Lakers repeat as SIJHL champs

Joey Payeur

Nathan Park and Pierce Dushenko were doing mid-air body bumps in full goalie gear.
Roshen Jaswal had a replica championship belt slung over his shoulder.
Sticks, gloves, and helmets strewn all over one half of the ice in a pattern dictated by chaotic merriment.
Signs of celebration were everywhere Saturday night after the Fort Frances Lakers beat the host Dryden GM Ice Dogs 3-1 in Game 6 to clinch the best-of-seven SIJHL final by a 4-2 margin.
The Lakers, who put themselves in position to end the series with a 6-3 victory in Game 5 here Friday night, became the first Fort Frances team to repeat as SIJHL champs.

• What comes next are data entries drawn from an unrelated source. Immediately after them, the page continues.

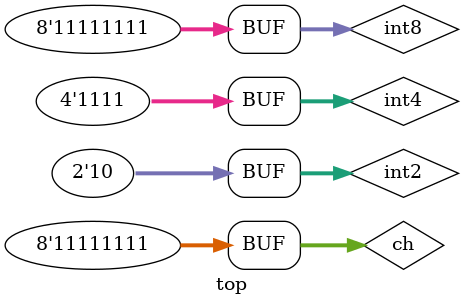
<source format=v>
/* Generated by Yosys 0.56+171 (git sha1 6fdcdd41d, g++ 11.4.0-1ubuntu1~22.04.2 -Og -fPIC) */

(* keep =  1  *)
(* src = "dut.sv:1.1-19.10" *)
(* top =  1  *)
module top();
  (* keep = 32'd1 *)
  (* src = "dut.sv:11.20-11.22" *)
  (* wiretype = "\\char_t" *)
  wire [7:0] ch;
  (* keep = 32'd1 *)
  (* src = "dut.sv:8.21-8.25" *)
  (* wiretype = "\\uint2_t" *)
  wire [1:0] int2;
  (* keep = 32'd1 *)
  (* src = "dut.sv:9.20-9.24" *)
  (* wiretype = "\\int4_t" *)
  wire [3:0] int4;
  (* keep = 32'd1 *)
  (* src = "dut.sv:10.20-10.24" *)
  (* wiretype = "\\int8_t" *)
  wire [7:0] int8;
  (* src = "dut.sv:15.12-15.36" *)
  \$check  #(
    .ARGS_WIDTH(32'd0),
    .FLAVOR("assert"),
    .FORMAT(),
    .PRIORITY(32'd4294967295),
    .TRG_ENABLE(32'd0),
    .TRG_POLARITY(),
    .TRG_WIDTH(32'd0)
  ) _0_ (
    .A(1'h1),
    .ARGS(),
    .EN(1'h1),
    .TRG()
  );
  assign ch = 8'hff;
  assign int2 = 2'h2;
  assign int4 = 4'hf;
  assign int8 = 8'hff;
endmodule

</source>
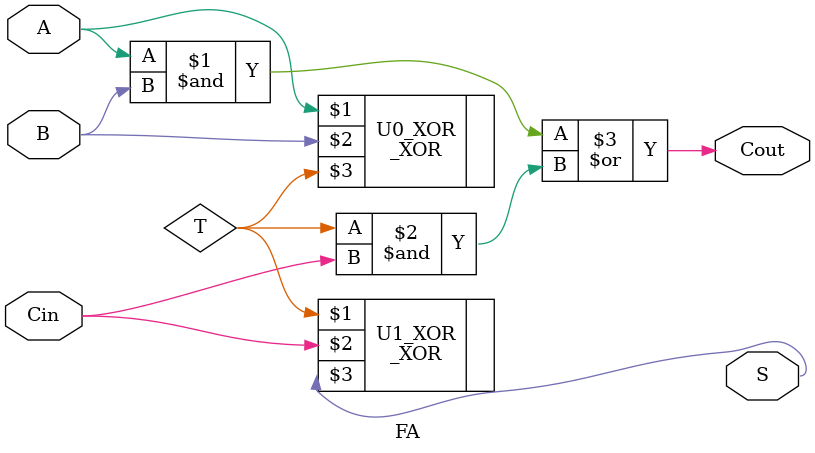
<source format=v>
module FA(A,B,Cin,S,Cout);
	input A,B,Cin; //Declare Input A, B and Carry In
	output S,Cout; //Declare Output Sum and Carry Out
	
	wire T;
	
	//instance
	_XOR U0_XOR(A,B,T);   //T = A ⊕ B Using XOR gate
	_XOR U1_XOR(T,Cin,S); //S = T ⊕ Cin Using XOR gate
	assign Cout = (A & B) | (T & Cin); //assign for Carry Out
	
endmodule

</source>
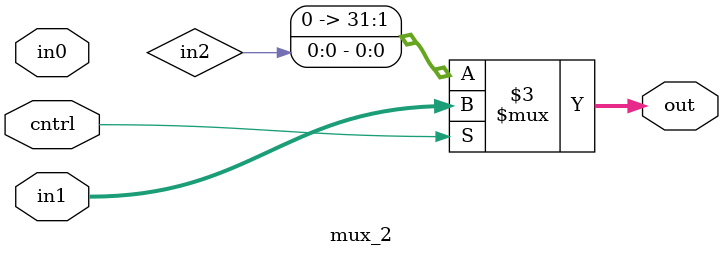
<source format=v>
module mux_2(input [31:0] in0,
            input [31:0] in1,
            input cntrl,
            output reg [31:0] out);
    always @(*) begin
        if(cntrl) begin
            out=in1;
        end
        else begin
            out=in2;
        end
    end
endmodule
</source>
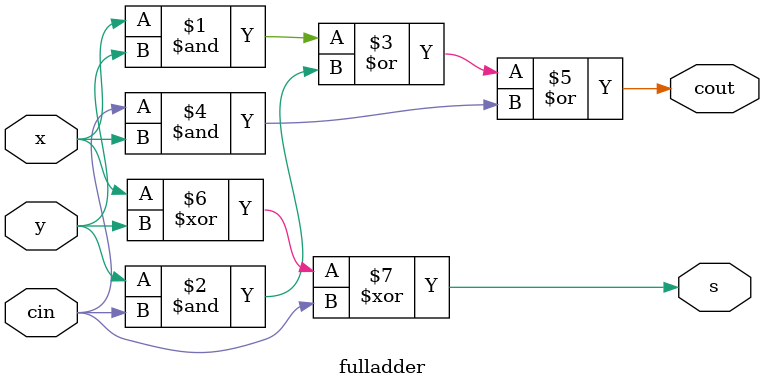
<source format=v>
`timescale 1ns / 1ps


module fulladder(
	output	s,		// sum
	output	cout,	// carry out
	input	x,		// augend
	input	y,		// addend
	input	cin		// carry in
	);
	
	assign	cout = x & y | y & cin | cin & x;
	assign	s = x ^ y ^ cin;

endmodule			// fulladder

</source>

They also enter the Dudley Hewitt Cup, the Central Canadian Junior ‘A’ championship being held here April 28-May 2, riding a wave of momentum after battling back from a 2-1 series’ deficit.

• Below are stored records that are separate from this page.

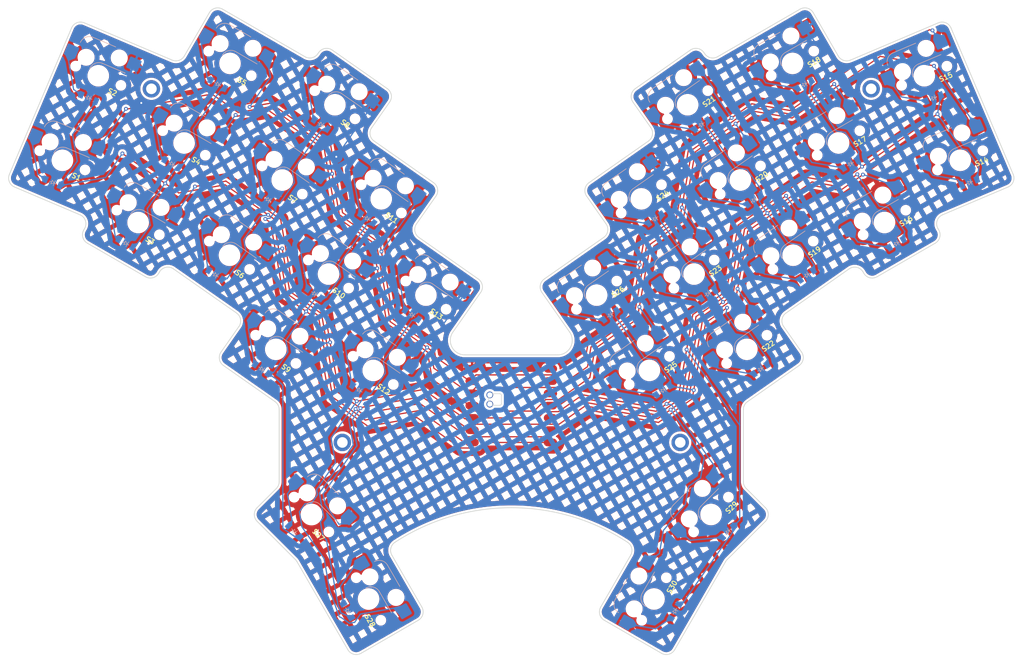
<source format=kicad_pcb>
(kicad_pcb
	(version 20241229)
	(generator "pcbnew")
	(generator_version "9.0")
	(general
		(thickness 1.6)
		(legacy_teardrops no)
	)
	(paper "A4")
	(layers
		(0 "F.Cu" signal)
		(2 "B.Cu" signal)
		(9 "F.Adhes" user)
		(11 "B.Adhes" user)
		(13 "F.Paste" user)
		(15 "B.Paste" user)
		(5 "F.SilkS" user)
		(7 "B.SilkS" user)
		(1 "F.Mask" user)
		(3 "B.Mask" user)
		(17 "Dwgs.User" user)
		(19 "Cmts.User" user)
		(21 "Eco1.User" user)
		(23 "Eco2.User" user)
		(25 "Edge.Cuts" user)
		(27 "Margin" user)
		(31 "F.CrtYd" user)
		(29 "B.CrtYd" user)
		(35 "F.Fab" user)
		(33 "B.Fab" user)
		(39 "User.1" user)
		(41 "User.2" user)
		(43 "User.3" user)
		(45 "User.4" user)
		(47 "User.5" user)
		(49 "User.6" user)
		(51 "User.7" user)
		(53 "User.8" user)
		(55 "User.9" user)
	)
	(setup
		(pad_to_mask_clearance 0.05)
		(allow_soldermask_bridges_in_footprints no)
		(tenting front back)
		(pcbplotparams
			(layerselection 0x00000000_00000000_55555555_5755f5ff)
			(plot_on_all_layers_selection 0x00000000_00000000_00000000_00000000)
			(disableapertmacros no)
			(usegerberextensions no)
			(usegerberattributes yes)
			(usegerberadvancedattributes yes)
			(creategerberjobfile yes)
			(dashed_line_dash_ratio 12.000000)
			(dashed_line_gap_ratio 3.000000)
			(svgprecision 4)
			(plotframeref no)
			(mode 1)
			(useauxorigin no)
			(hpglpennumber 1)
			(hpglpenspeed 20)
			(hpglpendiameter 15.000000)
			(pdf_front_fp_property_popups yes)
			(pdf_back_fp_property_popups yes)
			(pdf_metadata yes)
			(pdf_single_document no)
			(dxfpolygonmode yes)
			(dxfimperialunits yes)
			(dxfusepcbnewfont yes)
			(psnegative no)
			(psa4output no)
			(plot_black_and_white yes)
			(plotinvisibletext no)
			(sketchpadsonfab no)
			(plotpadnumbers no)
			(hidednponfab no)
			(sketchdnponfab yes)
			(crossoutdnponfab yes)
			(subtractmaskfromsilk no)
			(outputformat 1)
			(mirror no)
			(drillshape 1)
			(scaleselection 1)
			(outputdirectory "")
		)
	)
	(net 0 "")
	(net 1 "P2")
	(net 2 "P0")
	(net 3 "pinky_home")
	(net 4 "P4")
	(net 5 "ring_bottom")
	(net 6 "P3")
	(net 7 "ring_home")
	(net 8 "P1")
	(net 9 "ring_top")
	(net 10 "P5")
	(net 11 "middle_bottom")
	(net 12 "middle_home")
	(net 13 "middle_top")
	(net 14 "index_bottom")
	(net 15 "index_home")
	(net 16 "index_top")
	(net 17 "inner_home")
	(net 18 "inner_top")
	(net 19 "mirror_pinky_home")
	(net 20 "mirror_ring_bottom")
	(net 21 "mirror_ring_home")
	(net 22 "mirror_ring_top")
	(net 23 "mirror_middle_bottom")
	(net 24 "mirror_middle_home")
	(net 25 "mirror_middle_top")
	(net 26 "mirror_index_bottom")
	(net 27 "mirror_index_home")
	(net 28 "mirror_index_top")
	(net 29 "mirror_inner_home")
	(net 30 "mirror_inner_top")
	(net 31 "tucky_default")
	(net 32 "reachy_default")
	(net 33 "mirror_tucky_default")
	(net 34 "mirror_reachy_default")
	(net 35 "P6")
	(net 36 "P7")
	(net 37 "P8")
	(net 38 "P10")
	(net 39 "P9")
	(net 40 "RAW5V")
	(net 41 "GND")
	(net 42 "RAW3V3")
	(net 43 "BAT_POS")
	(net 44 "BAT_NEG")
	(net 45 "pinky_top")
	(net 46 "mirror_pinky_top")
	(footprint "frequent:diode" (layer "F.Cu") (at 79.745036 58.018545 -30))
	(footprint "frequent:m2hole" (layer "F.Cu") (at 75.50126 42.487842 -26.5))
	(footprint "frequent:hsmx" (layer "F.Cu") (at 198.565234 96.375407 35))
	(footprint "frequent:hsmx" (layer "F.Cu") (at 176.769328 65.247626 35))
	(footprint "frequent:m2hole" (layer "F.Cu") (at 224.267592 42.487842 26.5))
	(footprint "frequent:diode" (layer "F.Cu") (at 244.627792 61.881252 23))
	(footprint "frequent:hsmx" (layer "F.Cu") (at 132.242594 85.172637 -35))
	(footprint "frequent:hsmx" (layer "F.Cu") (at 187.667278 80.811513 35))
	(footprint "frequent:diode" (layer "F.Cu") (at 229.523809 74.473029 30))
	(footprint "frequent:hsmx" (layer "F.Cu") (at 197.237297 61.353425 35))
	(footprint "frequent:diode" (layer "F.Cu") (at 116.05124 150.52109 -60))
	(footprint "frequent:diode" (layer "F.Cu") (at 220.023808 58.01855 30))
	(footprint "frequent:diode" (layer "F.Cu") (at 98.335732 100.471169 -35))
	(footprint "frequent:hsmx" (layer "F.Cu") (at 121.344647 100.73653 -35))
	(footprint "frequent:diode" (layer "F.Cu") (at 201.433112 100.471165 35))
	(footprint "frequent:diode" (layer "F.Cu") (at 183.717607 150.521092 60))
	(footprint "frequent:diode" (layer "F.Cu") (at 237.203902 44.391661 23))
	(footprint "frequent:diode" (layer "F.Cu") (at 211.003134 81.013079 35))
	(footprint "frequent:diode" (layer "F.Cu") (at 118.476757 104.832291 -35))
	(footprint "frequent:diode" (layer "F.Cu") (at 181.292085 104.832285 35))
	(footprint "frequent:hsmx" (layer "F.Cu") (at 91.633597 76.917316 -35))
	(footprint "frequent:diode" (layer "F.Cu") (at 99.663671 65.449193 -35))
	(footprint "frequent:diode" (layer "F.Cu") (at 88.765718 81.013079 -35))
	(footprint "frequent:hsmx" (layer "F.Cu") (at 108.592429 130.542504 -45))
	(footprint "frequent:hsmx" (layer "F.Cu") (at 208.023809 37.233937 30))
	(footprint "frequent:hsmx" (layer "F.Cu") (at 101.203615 96.37541 -35))
	(footprint "frequent:hsmx" (layer "F.Cu") (at 208.135244 76.917318 35))
	(footprint "frequent:hsmx" (layer "F.Cu") (at 102.531559 61.353431 -35))
	(footprint "frequent:diode" (layer "F.Cu") (at 120.131638 69.343391 -35))
	(footprint "frequent:xiao-smd" (layer "F.Cu") (at 149.884419 108.02264))
	(footprint "frequent:diode" (layer "F.Cu") (at 190.535161 84.907277 35))
	(footprint "frequent:hsmx" (layer "F.Cu") (at 227.023813 70.142899 30))
	(footprint "frequent:diode" (layer "F.Cu") (at 110.56162 49.885305 -35))
	(footprint "frequent:hsmx" (layer "F.Cu") (at 122.999519 65.247629 -35))
	(footprint "frequent:diode" (layer "F.Cu") (at 189.207229 49.885302 35))
	(footprint "frequent:hsmx" (layer "F.Cu") (at 64.5186 39.789135 -23))
	(footprint "frequent:diode" (layer "F.Cu") (at 109.233685 84.907277 -35))
	(footprint "frequent:diode" (layer "F.Cu") (at 194.711954 134.078044 45))
	(footprint "frequent:hsmx" (layer "F.Cu") (at 217.523811 53.688419 30))
	(footprint "frequent:hsmx" (layer "F.Cu") (at 112.10157 80.811516 -35))
	(footprint "frequent:hsmx" (layer "F.Cu") (at 235.250248 39.789146 23))
	(footprint "frequent:diode"
		(layer "F.Cu")
		(uuid "ada2c493-f554-4122-b7cd-6a4ec8ffbb0d")
		(at 89.24504 41.56406 -30)
		(property "Reference" "D5"
			(at -0.049998 0.000001 172.5)
			(layer "F.SilkS")
			(hide yes)
			(uuid "02f7b5d6-1737-4928-88c1-a2590e7f3343")
			(effects
				(font
					(size 1.27 1.27)
					(thickness 0.15)
				)
			)
		)
		(property "Value" ""
			(at -0.049998 0.000001 172.5)
			(layer "F.SilkS")
			(hide yes)
			(uuid "bdd46342-b075-4051-8778-5034c0260f5c")
			(effects
				(font
					(size 1.27 1.27)
					(thickness 0.15)
				)
			)
		)
		(property "Datasheet" ""
			(at -0.049998 0.000001 150)
			(layer "F.Fab")
			(hide yes)
			(uuid "e4522845-c581-4903-8d26-7d93c1518d86")
			(effects
				(font
					(size 1.27 1.27)
					(thickness 0.15)
				)
			)
		)
		(property "Description" ""
			(at -0.049998 0.000001 150)
			(layer "F.Fab")
			(hide yes)
			(uuid "f55f7c44-a3e1-4e64-b61e-2f97d066453b")
			(effects
				(font
					(size 1.27 1.27)
					(thickness 0.15)
				)
			)
		)
		(attr through_hole)
		(fp_line
			(start -0.300001 0.399996)
			(end -0.300001 -0.400001)
			(stroke
				(width 0.1)
				(type solid)
			)
			(layer "B.SilkS")
			(uuid "a33af5d3-9bc3-4b7c-a514-c3c68f501bd2")
		)
		(fp_line
			(start -0.3 0)
			(end -0.8 0)
			(stroke
				(width 0.1)
				(type solid)
			)
			(layer "B.SilkS")
			(uuid "0d65a89b-9e2d-4221-adc0-fec36240d4e4")
		)
		(fp_line
			(start -0.300001 -0.400001)
			(end 0.3 0)
			(stroke
				(width 0.1)
				(type solid)
			)
			(layer "B.SilkS")
			(uuid "6ccd112a-3cbe-46e3-85fc-c0250fb9317f")
		)
		(fp_line
			(start 0.3 0)
			(end -0.300001 0.399996)
			(stroke
				(width 0.1)
				(type solid)
			)
			(layer "B.SilkS")
			(uuid "23894186-768e-4fd3-820f-6e153188ff95")
		)
		(fp_line
			(start 0.3 0)
			(end 0.299996 0.550001)
			(stroke
				(width 0.1)
				(type solid)
			)
			(layer "B.SilkS")
			(uuid "d839b334-714d-466f-b0c6-00523241e7bb")
		)
		(fp_line
			(start 0.3 0)
			(end 0.299998 -0.55)
			(stroke
				(width 0.1)
				(type solid)
			)
			(layer "B.SilkS")
			(uuid "4ab7cdea-7ae4-4db7-b435-0712eba175a3")
		)
		(fp_line
			(start 0.699999 0.000003)
			(end 0.3 0)
			(stroke
				(width 0.1)
				(type solid)
			)
			(layer "B.SilkS")
			(uuid "5049f3b7-df83-45af-b9e6-7bf9c798ca41")
		)
		(pad "1" smd rect
			(at 1.600003 -0.000002 150)
			(size 1 1.4)
			(layers "B.Cu" "B.Mask" "B.Paste")
			(net 35 "P6")
			(teardrops
				(best_length_ratio 0.5)
				(max_length 1)
				(best_width_ratio 1)
				(max_width 2)
				(curved_edges no)
				(filter_ratio 0.9)
				(enabled yes)
... [2293494 chars truncated]
</source>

The Ice Dogs will get a shot at payback at the Dudley Hewitt, though, as they also are in the field as the SIJHL rep (the Lakers had an automatic berth as host team).
“It’s been in our mind all year and this has been our goal,” said Lakers’ forward Wyatt Cota, whose hat trick accounted for all the team’s offence Saturday.
“Ever since the first game, we didn’t just want to go in as hosts,” he stressed.
“I think we’ve got something special going on here.”
Park was named the Gongshow Gear playoff MVP after going 8-2, sporting a league-best 2.65 GAA and .919 save percentage.
Previously named the SIJHL’s top goalie this season and a first-team all-star, Park was stellar with 27 saves in the finale.
“It’s taking a while to settle in,” said Park, who joined the Lakers in mid-December from the Selkirk Steelers (MJHL).
“This is something I’ve never experienced before—winning a league championship,” he noted.
“It’s a little surprising [being named MVP],” Park admitted.
“But after having a tough Game 2 [a 5-4 loss], I was able to bounce back and make sure the team had a chance to win the games we needed to win.”
Cota got things rolling early in the first period Saturday night when he rushed into the Dryden zone, cut to the left, and zipped a shot that partially deflected off an Ice Dog defender’s outstretched stick and past goalie Tate Sproxton.
Robbie Bonthron, who played mostly at forward during the final rather than his normal blueline spot due to injuries up front, then sprung Cota on a breakaway.
The shifty veteran, who led the Lakers in scoring both during the regular season (68 points) and the playoffs (17), froze Sproxton with a deke to the backhand before beating him.
“Cota and Park work their butts off every time they’re on the ice,” said Lakers’ captain Miles Nolan, who accepted the championship trophy from Bill Salonen himself.
Park had a strong second period, turning away every Dryden chance as the Lakers were outshot 16-8.
In the third, Dryden finally shed its bad luck (two posts and two crossbars in the game), and got their crowd revved up one more time, with Blake Peavey’s marker at the 13-minute mark.
But the Lakers held up to the challenge—even when faced with a 6-on-4 situation after Cody Antonini was whistled for high-sticking with 50 seconds to go and Sproxton on the bench for an extra attacker.
Cota closed the book on Dryden’s hopes with a short-handed, long-range empty-netter with 3.2 seconds left and the party was on shortly thereafter.
“I’ve watched these guys throughout the season work so hard and in this final, we fought through the most adversity we have this season,” said Lakers’ head coach and general manager Wayne Strachan.
“They never gave up and rose to the occasion.
“And for us to do it two years in a row is a tribute to the great players we’ve had this year and last, and to those who played in the last five years for this organization,” he added.
Looking ahead, the Lakers will face the OJHL champs in their first game at the four-team Dudley Hewitt Cup next Tuesday (April 28) at 7:30 p.m.
The defending Dudley Hewitt champion Toronto Patriots, who ousted the Lakers at last year’s Dudley Hewitt, lead Cota’s former team, the Kingston Voyageurs, 3-2 in the best-of-seven OJHL final.
Game 6 goes tonight in Kingston, with Game 7 (if necessary) set for Wednesday in Toronto.
Meanwhile, the Sault Ste. Marie Thunderbirds captured the NOJHL title last night with a 5-3 victory over the Cochrane Crunch in Game 5 of their championship final.
The Thunderbirds will face the Ice Dogs in the Dudley Hewitt opener next Tuesday at 2 p.m.